Supplied information
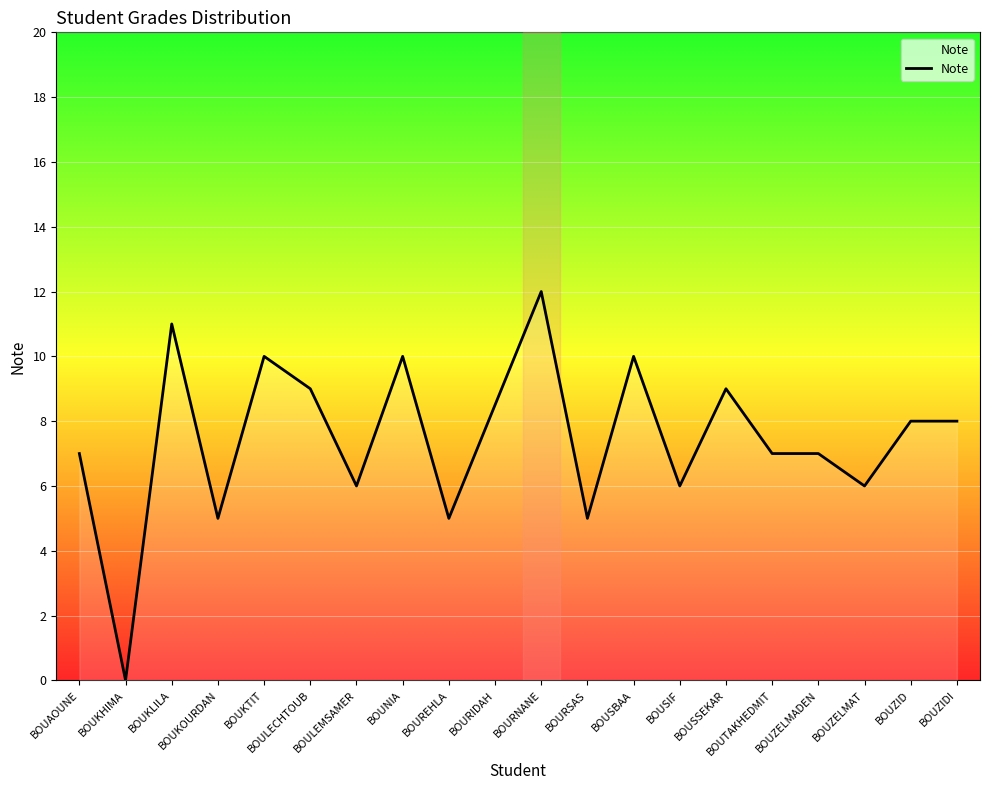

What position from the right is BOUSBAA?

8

...

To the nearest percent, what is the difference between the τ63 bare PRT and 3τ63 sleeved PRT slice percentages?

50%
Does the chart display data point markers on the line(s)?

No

--

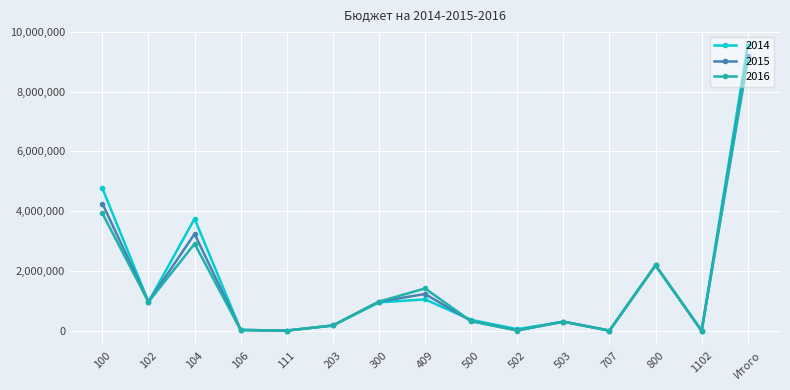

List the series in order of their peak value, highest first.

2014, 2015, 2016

Task to carry out
Quote the listing from the line containing "List the series" through the line containing "2014, 2015, 2016", both lines included, reproducing each line verbatim.

Task output
List the series in order of their peak value, highest first.

2014, 2015, 2016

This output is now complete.